» Your task
Reproduce the passage of the article on bonding with your baby, starting with "Bonding is also" and going on through "with your baby.", substituting "long-term benefits" for "lasting benefits".

How to Bond With Your Baby
- Bambino Mio
- 16 / 10 / 2023
Inside this Article:
- Promote secure attachment
- Keep your baby close to you
- Keep your baby safe
- Get to know your baby
- Building that strong bond
- How your baby will respond to you
- It’s important to spend time with your baby just…doing nothing
- What to do when your baby’s crying
- Encourage your baby to bond with other people
- As your baby grows they’ll need more people in their life
- Citations and References
Bonding with your baby is probably one of the things you’re looking forward to the most and it can be a joyous and very special time.
Bonding is also a very important process for you and your baby, as well as for your baby and their wider family as it’s the start of their social journey and can influence their future relationships.
The way in which you bond with and care for your baby helps to shape their personality and brain (1), so taking the time to create a strong bond will have lasting benefits for your baby.
Here’s what you need to know about bonding with your baby.
Promote secure attachment
Giving your baby responsive care (2), which means you respond to them as soon as possible, this helps them to feel secure and to develop healthy relationships with their carers.
Simply spending time with your baby is enough to offer responsive care and to create a strong bond.
Keep your baby close to you
New babies need to be physically close to you as you’re essentially their life support system. Holding your baby, talking to them and offering comfort whenever they need it is vital as it will:
- Make them feel happy and secure, which will carry over into later childhood and adulthood
- Stimulate hormones in your body and your baby’s body which help you both to feel rewarded, calm and confident
Keep your baby safe
Attachment helps your baby to feel safe, which is vital for their physical, emotional and mental development. Making sure your baby is fed, warm, clothed, protected from harm and loved is pretty much all you need to do to make your baby feel safe.
Get to know your baby
You already started to build a relationship with your baby before they were born and this process gathers pace after they actually arrive. Bonding is a two-way process as your baby will find ways to communicate with you and you’ll learn to understand their cues.
As you grow to understand each other more, your relationship will grow stronger. You’re curious about your baby and what their character is like and your baby is also curious about you and wants to bond with you.
Don’t worry about being a perfect parent because, let’s face it, as long as you turn up, deliver milk and maintain a clean bum, you’re golden. Your baby will love you just as you are, so don’t tire yourself out - there’s all the time in the world for piano lessons and fingerpainting…
Building that strong bond
There are so many ways in which you can forge a strong bond with your baby, such as:
- Focusing on their face and copying their facial expressions
- Copy any noises they make
- Sing rhymes to your baby
- Play peek-a-boo
- Wear your baby in a sling and go about your day, talking at least some of the time
How your baby will respond to you
Babies prefer to look at faces rather than objects at first and are primed to interact with other humans from the get go. Your baby’s eyes can only focus to around 20cm (8in) from their face, which is just (handily enough) about the distance to your face when you’re cuddling or feeding them.

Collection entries
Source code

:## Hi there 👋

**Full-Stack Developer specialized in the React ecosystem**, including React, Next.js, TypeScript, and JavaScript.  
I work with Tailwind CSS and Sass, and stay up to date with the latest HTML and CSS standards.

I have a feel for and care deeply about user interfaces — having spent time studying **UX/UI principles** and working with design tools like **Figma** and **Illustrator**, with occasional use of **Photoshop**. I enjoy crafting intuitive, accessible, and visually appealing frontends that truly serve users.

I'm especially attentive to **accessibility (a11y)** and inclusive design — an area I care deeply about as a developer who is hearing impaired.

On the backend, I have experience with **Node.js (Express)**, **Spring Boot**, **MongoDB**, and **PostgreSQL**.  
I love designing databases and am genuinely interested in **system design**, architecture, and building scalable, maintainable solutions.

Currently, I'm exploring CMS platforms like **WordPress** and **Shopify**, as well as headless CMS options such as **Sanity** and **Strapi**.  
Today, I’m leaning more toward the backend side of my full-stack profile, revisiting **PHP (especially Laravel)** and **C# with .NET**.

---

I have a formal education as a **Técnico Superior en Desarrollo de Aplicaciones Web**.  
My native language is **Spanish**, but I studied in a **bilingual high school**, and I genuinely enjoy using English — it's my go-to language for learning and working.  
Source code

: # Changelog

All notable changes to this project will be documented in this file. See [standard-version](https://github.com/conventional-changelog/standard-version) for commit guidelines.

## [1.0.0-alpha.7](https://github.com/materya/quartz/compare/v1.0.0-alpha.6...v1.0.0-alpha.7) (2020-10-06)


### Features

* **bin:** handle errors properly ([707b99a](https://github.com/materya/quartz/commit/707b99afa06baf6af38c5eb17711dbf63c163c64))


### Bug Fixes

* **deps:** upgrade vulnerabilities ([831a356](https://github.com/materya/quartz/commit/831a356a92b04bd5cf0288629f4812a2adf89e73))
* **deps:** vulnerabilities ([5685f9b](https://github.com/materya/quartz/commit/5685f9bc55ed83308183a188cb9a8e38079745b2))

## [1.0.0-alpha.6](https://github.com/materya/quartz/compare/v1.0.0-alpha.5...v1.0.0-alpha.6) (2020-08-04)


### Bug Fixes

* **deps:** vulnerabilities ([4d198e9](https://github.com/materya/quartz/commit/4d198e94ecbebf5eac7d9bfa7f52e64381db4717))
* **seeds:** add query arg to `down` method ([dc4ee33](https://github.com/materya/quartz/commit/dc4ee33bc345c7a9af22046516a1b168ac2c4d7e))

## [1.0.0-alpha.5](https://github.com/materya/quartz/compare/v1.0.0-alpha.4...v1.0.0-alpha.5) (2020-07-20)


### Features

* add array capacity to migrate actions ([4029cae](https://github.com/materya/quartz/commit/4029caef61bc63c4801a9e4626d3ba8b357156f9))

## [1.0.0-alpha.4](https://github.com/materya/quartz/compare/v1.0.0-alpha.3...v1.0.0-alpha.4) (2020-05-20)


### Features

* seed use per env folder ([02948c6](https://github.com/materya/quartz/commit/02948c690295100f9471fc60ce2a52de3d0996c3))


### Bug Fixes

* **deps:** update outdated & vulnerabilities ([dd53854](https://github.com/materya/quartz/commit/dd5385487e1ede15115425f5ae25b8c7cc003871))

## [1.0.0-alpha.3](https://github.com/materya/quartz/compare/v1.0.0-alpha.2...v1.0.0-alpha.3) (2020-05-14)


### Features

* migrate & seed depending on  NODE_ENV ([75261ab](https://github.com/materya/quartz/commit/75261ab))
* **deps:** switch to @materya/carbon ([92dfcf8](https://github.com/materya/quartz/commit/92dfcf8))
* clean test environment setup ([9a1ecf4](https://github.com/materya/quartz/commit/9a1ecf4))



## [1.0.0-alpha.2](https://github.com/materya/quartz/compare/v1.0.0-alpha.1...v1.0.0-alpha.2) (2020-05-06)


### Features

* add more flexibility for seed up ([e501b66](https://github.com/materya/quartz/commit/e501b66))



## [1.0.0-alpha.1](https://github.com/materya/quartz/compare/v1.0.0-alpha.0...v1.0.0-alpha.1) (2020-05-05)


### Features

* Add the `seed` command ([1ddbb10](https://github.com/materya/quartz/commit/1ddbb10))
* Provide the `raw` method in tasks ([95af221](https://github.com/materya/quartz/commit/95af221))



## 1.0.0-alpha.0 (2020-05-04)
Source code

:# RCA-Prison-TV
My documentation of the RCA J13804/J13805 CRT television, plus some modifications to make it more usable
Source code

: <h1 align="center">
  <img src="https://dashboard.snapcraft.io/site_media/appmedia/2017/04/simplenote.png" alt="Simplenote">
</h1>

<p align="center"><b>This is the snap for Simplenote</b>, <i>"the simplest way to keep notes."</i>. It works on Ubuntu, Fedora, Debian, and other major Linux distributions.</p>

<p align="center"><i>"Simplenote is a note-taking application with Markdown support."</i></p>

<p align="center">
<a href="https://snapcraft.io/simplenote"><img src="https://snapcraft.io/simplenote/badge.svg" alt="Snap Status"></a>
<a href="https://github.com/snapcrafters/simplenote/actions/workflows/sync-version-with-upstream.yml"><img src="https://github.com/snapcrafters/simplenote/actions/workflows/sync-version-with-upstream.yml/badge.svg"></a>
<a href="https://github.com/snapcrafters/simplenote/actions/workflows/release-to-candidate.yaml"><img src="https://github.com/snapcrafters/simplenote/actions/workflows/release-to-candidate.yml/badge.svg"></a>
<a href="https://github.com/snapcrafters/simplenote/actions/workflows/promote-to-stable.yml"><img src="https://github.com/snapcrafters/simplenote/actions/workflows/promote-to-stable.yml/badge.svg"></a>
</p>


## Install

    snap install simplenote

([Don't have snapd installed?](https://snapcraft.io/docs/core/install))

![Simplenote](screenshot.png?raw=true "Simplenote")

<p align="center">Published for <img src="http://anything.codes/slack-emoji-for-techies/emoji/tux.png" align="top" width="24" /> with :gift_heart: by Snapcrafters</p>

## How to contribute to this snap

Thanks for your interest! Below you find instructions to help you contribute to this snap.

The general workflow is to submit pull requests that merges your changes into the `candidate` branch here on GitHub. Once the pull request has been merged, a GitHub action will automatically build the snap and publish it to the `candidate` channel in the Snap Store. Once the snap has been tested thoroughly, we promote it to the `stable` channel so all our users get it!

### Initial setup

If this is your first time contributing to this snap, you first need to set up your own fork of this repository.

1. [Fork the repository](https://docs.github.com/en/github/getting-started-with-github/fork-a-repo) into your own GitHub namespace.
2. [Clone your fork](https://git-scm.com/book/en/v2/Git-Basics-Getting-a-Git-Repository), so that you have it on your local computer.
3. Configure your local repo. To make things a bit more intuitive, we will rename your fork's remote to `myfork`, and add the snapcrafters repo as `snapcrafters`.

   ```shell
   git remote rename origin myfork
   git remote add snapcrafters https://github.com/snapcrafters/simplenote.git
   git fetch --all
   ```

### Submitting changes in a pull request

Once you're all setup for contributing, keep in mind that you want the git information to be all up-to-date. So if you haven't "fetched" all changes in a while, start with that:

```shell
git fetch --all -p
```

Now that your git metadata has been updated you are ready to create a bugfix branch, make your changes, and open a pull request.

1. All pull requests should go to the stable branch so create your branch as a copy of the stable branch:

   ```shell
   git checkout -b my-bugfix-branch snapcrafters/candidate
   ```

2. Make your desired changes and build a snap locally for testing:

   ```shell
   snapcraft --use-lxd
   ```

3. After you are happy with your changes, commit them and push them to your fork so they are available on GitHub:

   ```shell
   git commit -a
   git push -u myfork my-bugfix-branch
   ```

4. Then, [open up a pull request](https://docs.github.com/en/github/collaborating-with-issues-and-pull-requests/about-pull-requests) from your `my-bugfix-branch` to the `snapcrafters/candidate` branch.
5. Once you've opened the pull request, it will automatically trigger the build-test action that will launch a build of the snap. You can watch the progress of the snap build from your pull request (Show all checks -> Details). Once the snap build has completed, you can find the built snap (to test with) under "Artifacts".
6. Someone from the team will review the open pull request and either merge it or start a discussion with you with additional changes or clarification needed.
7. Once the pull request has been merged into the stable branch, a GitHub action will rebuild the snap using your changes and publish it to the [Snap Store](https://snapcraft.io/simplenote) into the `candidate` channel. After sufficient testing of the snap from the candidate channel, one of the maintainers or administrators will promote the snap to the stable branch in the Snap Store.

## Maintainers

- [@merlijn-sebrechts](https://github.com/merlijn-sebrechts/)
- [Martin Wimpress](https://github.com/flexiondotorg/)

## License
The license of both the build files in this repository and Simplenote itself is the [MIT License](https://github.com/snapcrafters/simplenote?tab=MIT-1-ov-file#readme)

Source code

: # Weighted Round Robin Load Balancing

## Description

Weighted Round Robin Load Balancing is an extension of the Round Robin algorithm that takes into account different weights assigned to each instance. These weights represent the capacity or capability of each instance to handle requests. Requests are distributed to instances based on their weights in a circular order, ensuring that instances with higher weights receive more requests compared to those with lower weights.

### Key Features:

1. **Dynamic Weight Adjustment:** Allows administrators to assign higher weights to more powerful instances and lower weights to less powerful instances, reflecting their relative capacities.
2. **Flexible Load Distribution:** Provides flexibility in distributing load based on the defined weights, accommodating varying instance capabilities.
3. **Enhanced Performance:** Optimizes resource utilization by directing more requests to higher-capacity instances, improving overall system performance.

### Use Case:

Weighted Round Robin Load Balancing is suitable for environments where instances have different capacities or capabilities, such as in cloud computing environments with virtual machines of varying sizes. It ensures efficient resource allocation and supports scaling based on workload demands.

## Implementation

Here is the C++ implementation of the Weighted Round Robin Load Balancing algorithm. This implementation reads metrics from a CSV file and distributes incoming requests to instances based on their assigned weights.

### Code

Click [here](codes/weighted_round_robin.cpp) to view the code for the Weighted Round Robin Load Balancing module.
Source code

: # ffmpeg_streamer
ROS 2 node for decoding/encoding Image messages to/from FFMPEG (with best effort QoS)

» Expected output
Bonding is also a very important process for you and your baby, as well as for your baby and their wider family as it’s the start of their social journey and can influence their future relationships.
The way in which you bond with and care for your baby helps to shape their personality and brain (1), so taking the time to create a strong bond will have long-term benefits for your baby.
Here’s what you need to know about bonding with your baby.